Hello World

This tutorial assumes you have used Circos before and you have programming experience. Experience in Perl is highly desired.

This tutorial is written with reference to the Circos Quick Guide tutorial.

Every block in Circos configuration file is converted to an object in CircosAPI. The objects in CircosAPI contains the parameters you can put in the blocks. Therefore, there are subtle differences between the original configuration file and the configuration generated via this API.

There are several methods you can create your configuration file using CircosAPI.

  1. Defaults
  2. Hash
  3. Passing individual parameters as arguments

Using Defaults

You can set your default parameters for the following blocks in the JSON file (found in /defaults):

#!/usr/bin/perl 
use strict;
use warnings;
use lib::CircosAPI;
# The above lines will be omitted for subsequent examples for brevity

my $base_hg19 = Base->new(karyotype => 'hg19');
my $c = CircosAPI->new(base => $base_hg19);
print $c->compile;

I highly recommend you to use single quote for the values as you may be passing values as valid Perl function during the course of making the graphics.

Passing a value to only karyotype ('hg19') for Base will initialize other parameters such as chromosomes_unit to their default values. Please refer to Base and others for their respective default values and the parameters that you are required to pass values to it.

The other parameters in Ideogram, Spacing and Image blocks will take the values from the JSON file (defaults.json). This example JSON file is the minimal you should have.

CircosAPI allows you to set your default parameters to your configuration via a JSON file that is found in the /defaults directory.

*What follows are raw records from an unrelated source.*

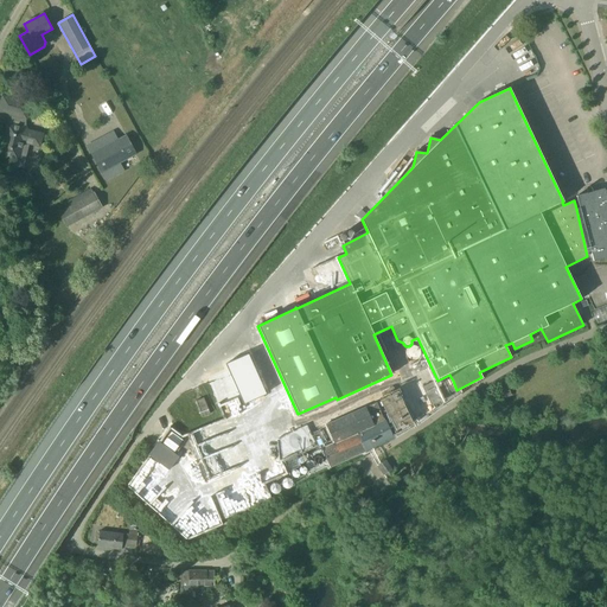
[(0,107),(0,112),(11,115),(21,117),(24,117),(27,119),(31,103),(27,102),(14,100),(2,96),(0,107)]
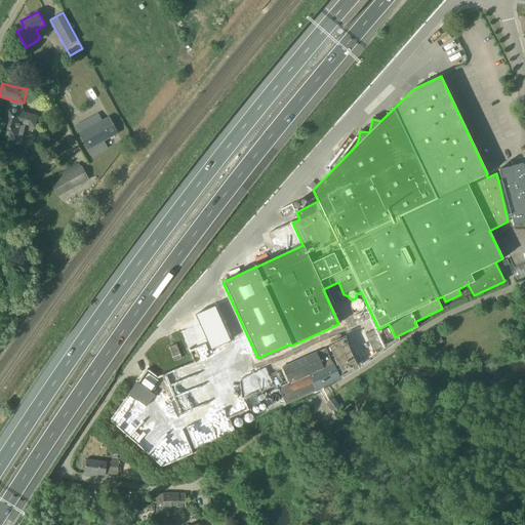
[(23,111),(6,107),(4,117),(3,117),(2,124),(0,133),(0,134),(15,138),(18,130),(23,131),(25,124),(34,126),(37,117),(23,113),(23,111)]
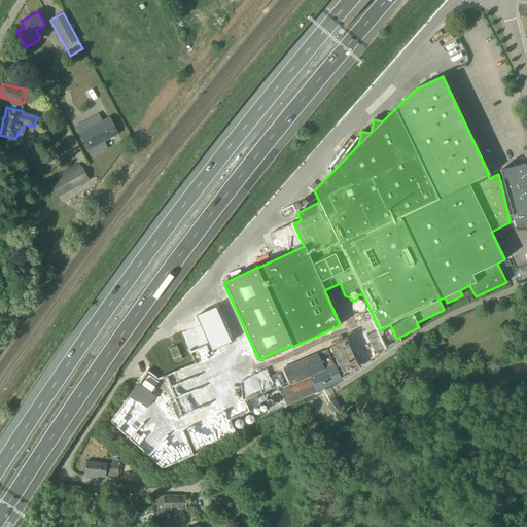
[(75,140),(84,156),(114,140),(105,125),(75,140)]
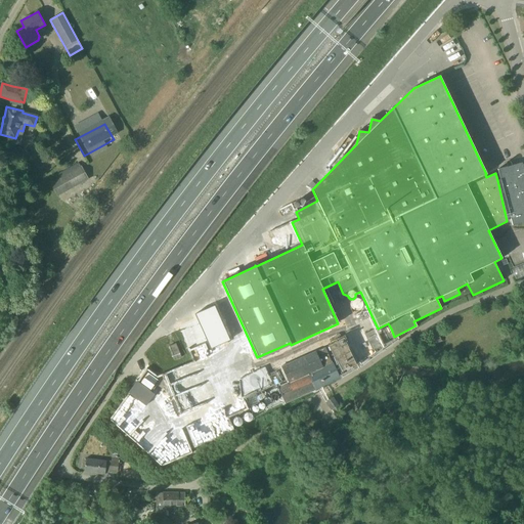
[(87,180),(78,163),(54,176),(56,179),(49,183),(57,197),(87,180)]
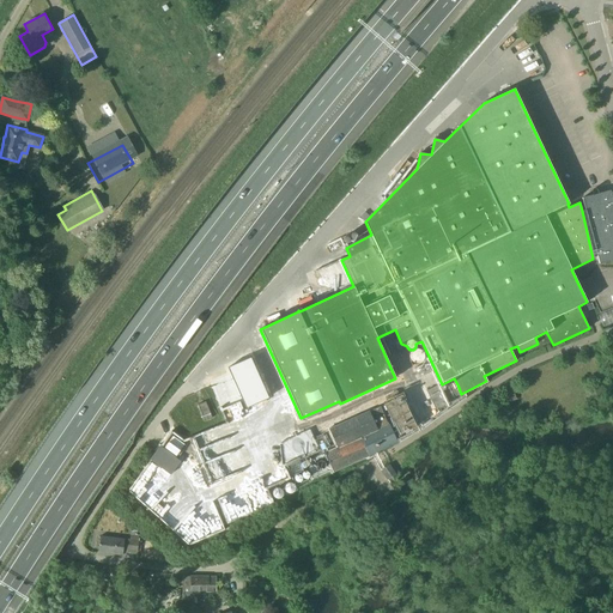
[(586,211),(582,211),(593,259),(598,256),(600,263),(612,260),(612,199),(611,192),(611,190),(582,198),(586,211)]
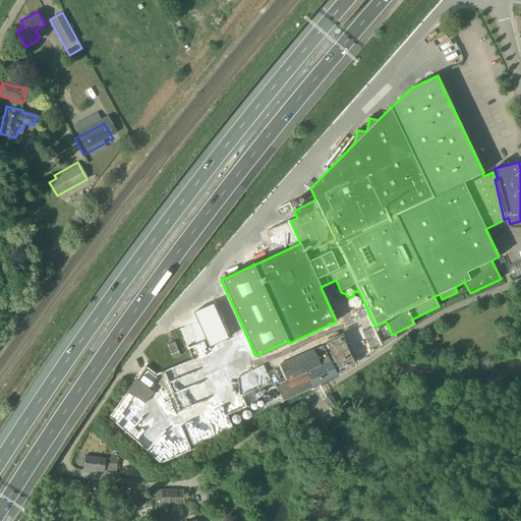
[(348,302),(348,303),(348,304),(348,305),(349,306),(350,307),(351,308),(352,309),(353,309),(354,309),(355,309),(356,309),(357,308),(358,307),(359,306),(359,305),(360,304),(360,303),(360,302),(359,301),(359,300),(358,299),(357,298),(356,298),(355,297),(354,297),(353,297),(352,298),(350,298),(350,299),(349,300),(348,301),(348,302)]
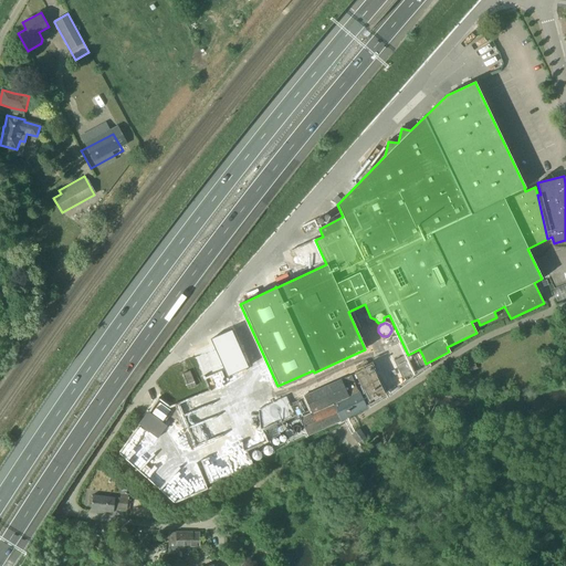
[(253,375),(236,328),(210,338),(215,349),(198,356),(211,391),(253,375)]
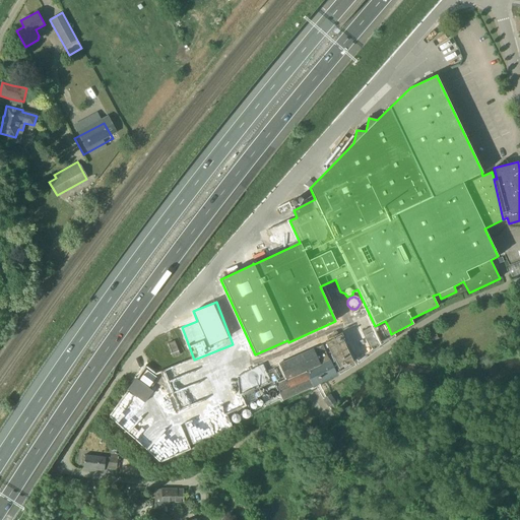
[(372,327),(362,332),(370,347),(379,343),(372,327)]
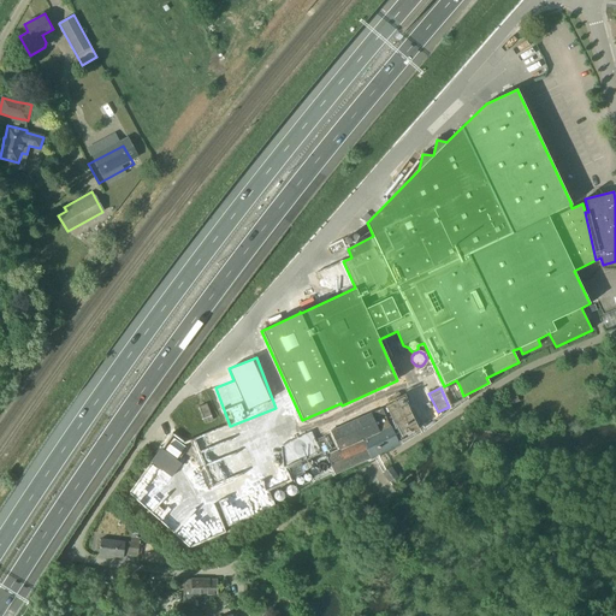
[(409,397),(410,400),(412,402),(415,409),(416,413),(422,425),(439,416),(426,389),(409,397)]
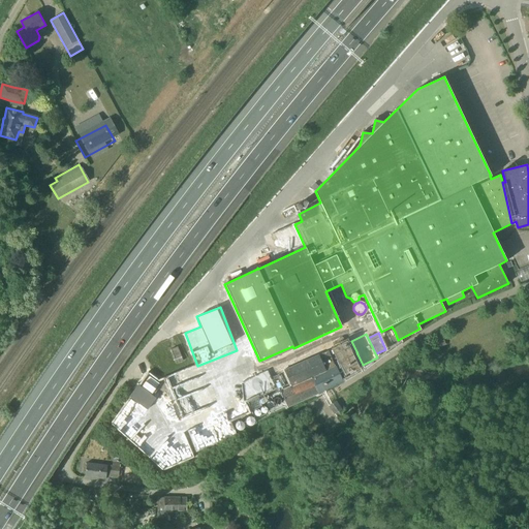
[(519,334),(505,337),(509,352),(523,348),(519,334)]
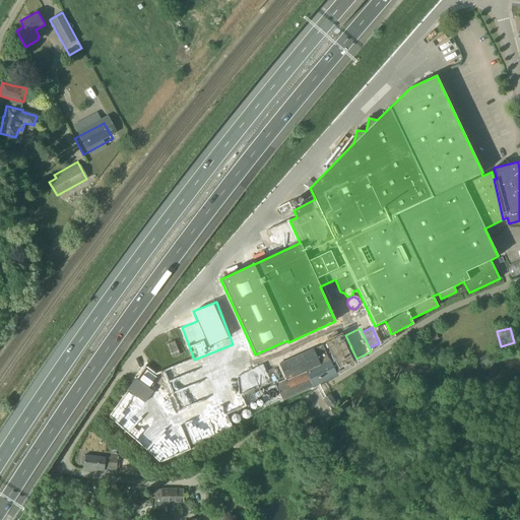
[(347,339),(346,337),(343,338),(341,333),(328,339),(329,342),(326,343),(338,369),(353,362),(347,350),(346,347),(343,342),(345,341),(344,340),(347,339)]
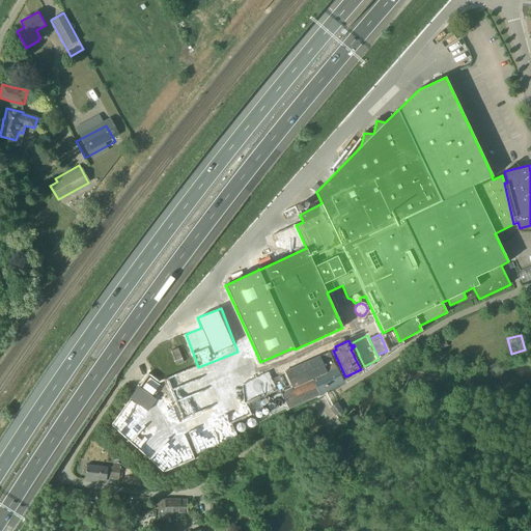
[(176,365),(184,362),(177,347),(171,351),(176,365)]
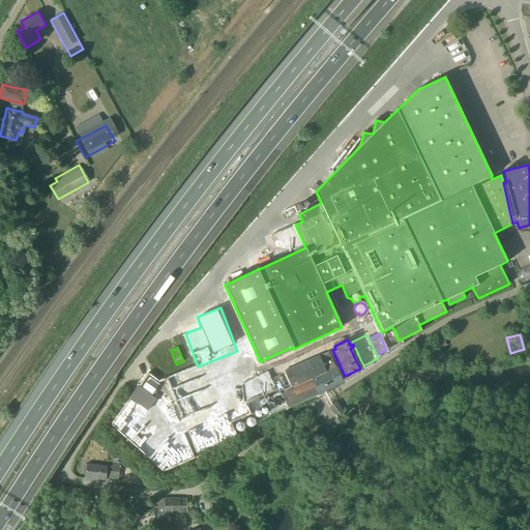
[(344,382),(336,366),(326,371),(319,355),(284,371),(291,386),(281,391),(288,408),(324,392),(344,382)]
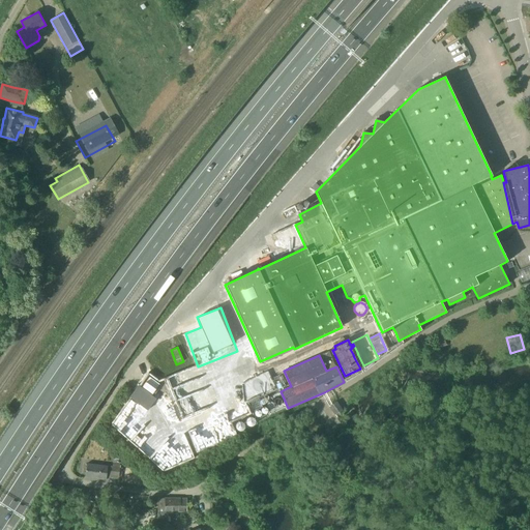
[(171,377),(186,416),(212,407),(196,394),(195,393),(188,395),(192,399),(194,405),(188,407),(186,399),(187,396),(183,393),(184,390),(180,387),(195,367),(171,377)]
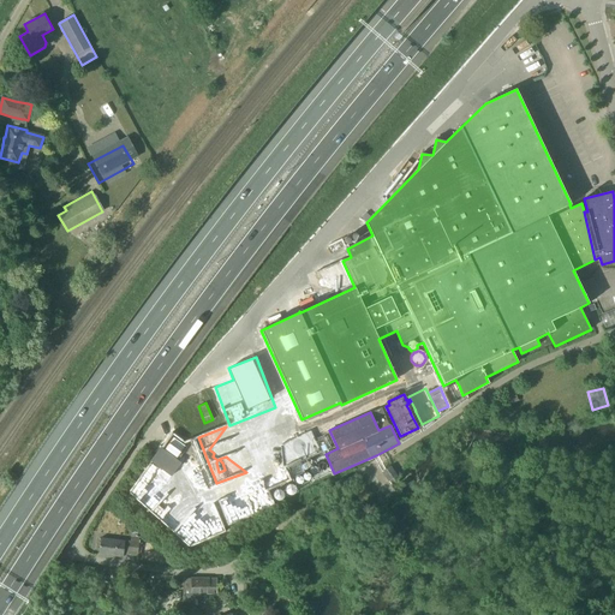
[(383,472),(389,482),(396,477),(390,467),(383,472)]
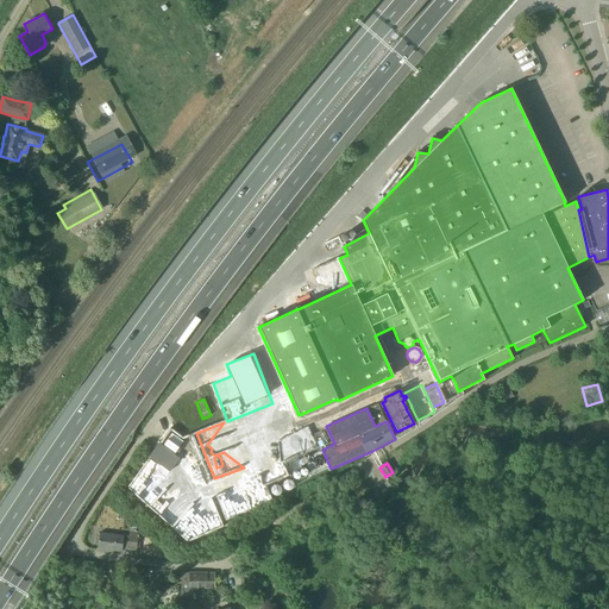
[(123,548),(137,551),(138,538),(100,533),(98,548),(123,552),(123,548)]
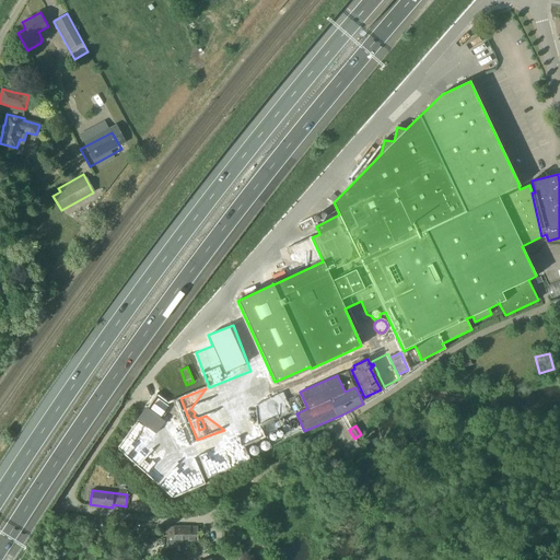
[(198,543),(198,527),(174,527),(166,527),(166,535),(166,547),(167,559),(176,559),(176,551),(181,551),(181,547),(182,547),(182,544),(198,543)]
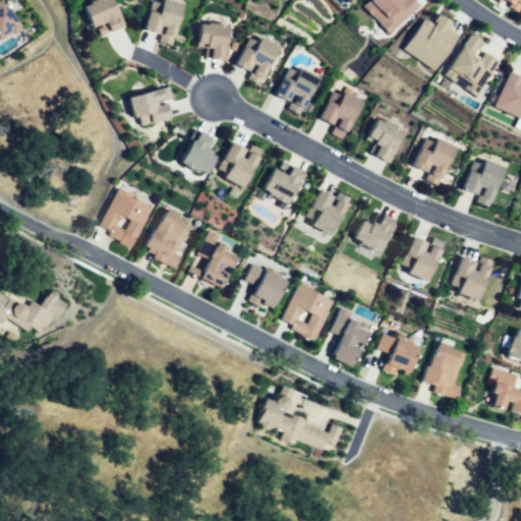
[(0,41),(23,27),(6,0),(4,0),(0,2),(0,41)]
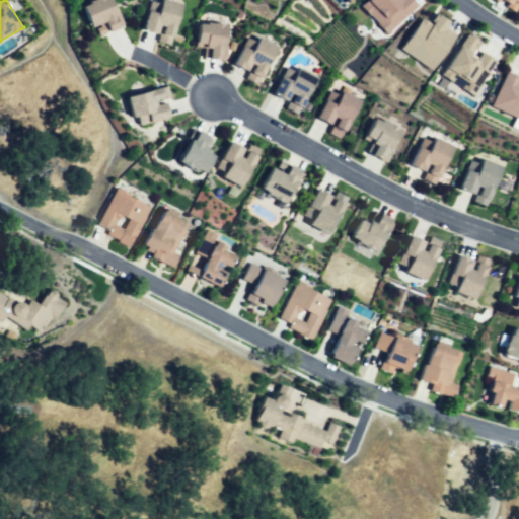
[(85,6),(101,0),(112,0),(123,29),(97,39),(85,6)]
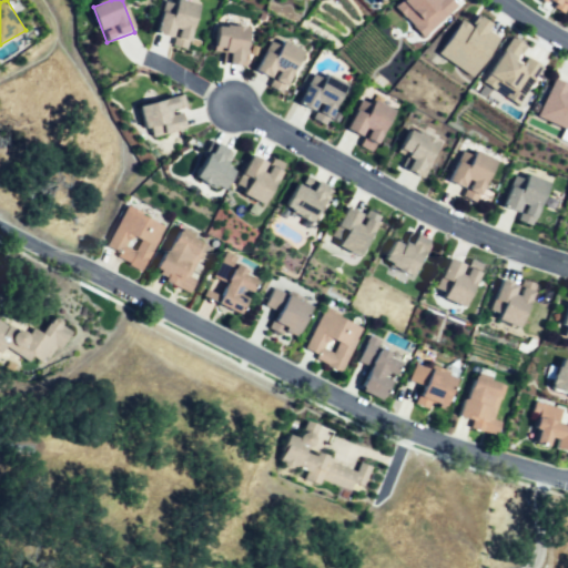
[(181,0),(200,6),(190,42),(155,32),(163,4),(174,8),(176,0),(181,0)]
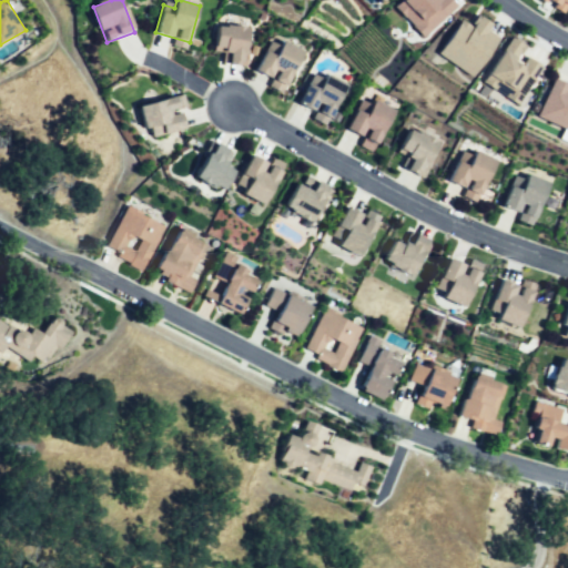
[(422,38),(454,6),(448,0),(398,0),(392,8),(422,38)]
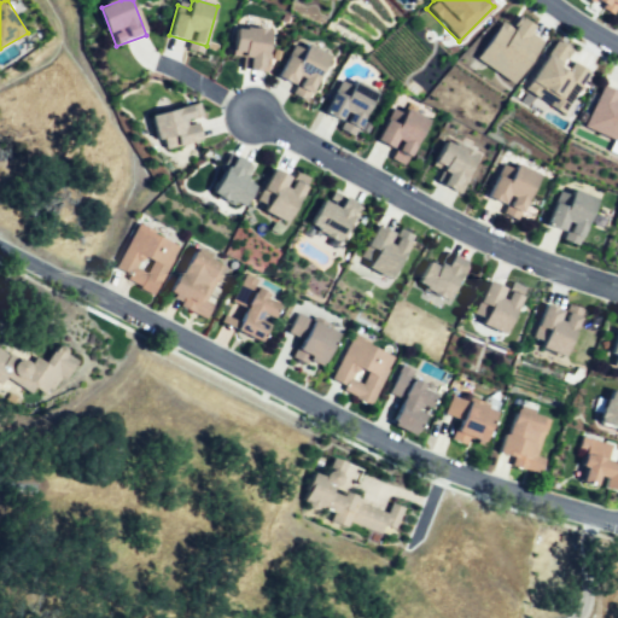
[(617,0),(592,0),(612,11),(617,0)]
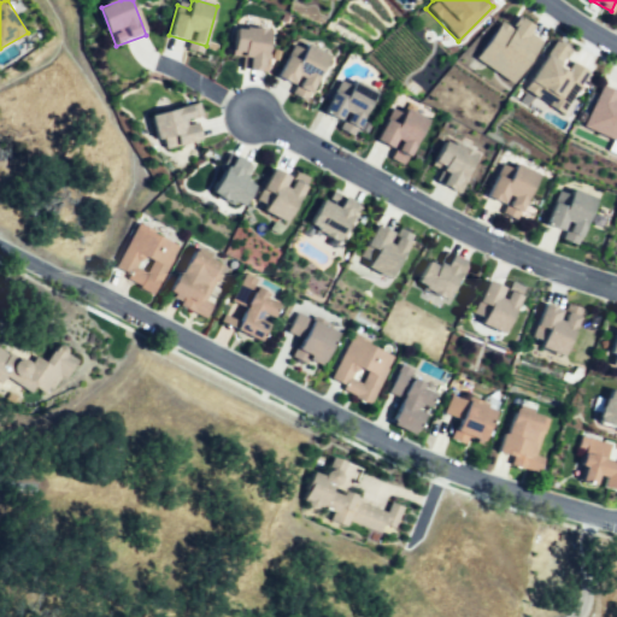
[(511,83),(539,41),(528,33),(532,25),(517,17),(510,29),(498,22),(474,59),(511,83)]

The defaults.json looks like this.

{
   "ideogram" : {
      "fill" : "yes",
      "show" : "yes",
      "radius" : "0.9r",
      "label_font" : "default",
      "thickness" : "15p"
   },
   "spacing" : {
      "default" : "0.005r"
   },
   "base" : {
      "karyotype" : "hg19",
      "chromosome_units" : 1000000,
      "chromosomes_display_default" : "yes"
   },
   "image" : {
      "png" : "yes",
      "radius" : "1500p",
      "background" : "white",
      "file" : "circos.png",
      "dir" : ".",
      "angle_offset" : -90,
      "auto_alpha_steps" : 5,
      "auto_alpha_colors" : "yes",
      "svg" : "yes",
      "angle_orientation" : "clockwise"
   }
}

So you can change the values in this file.

Output

Circos parses the .conf file to generate the graphics. Therefore you need to convert this Perl script to .conf. To do so, the last line in script.pl you saw above do just that.

However, you need to run this script in the command line.

$ perl script.pl > circos.conf

This command creates a .conf file based on the script.pl.

After you get your .conf file, just do like what you have been doing with your .conf files previously.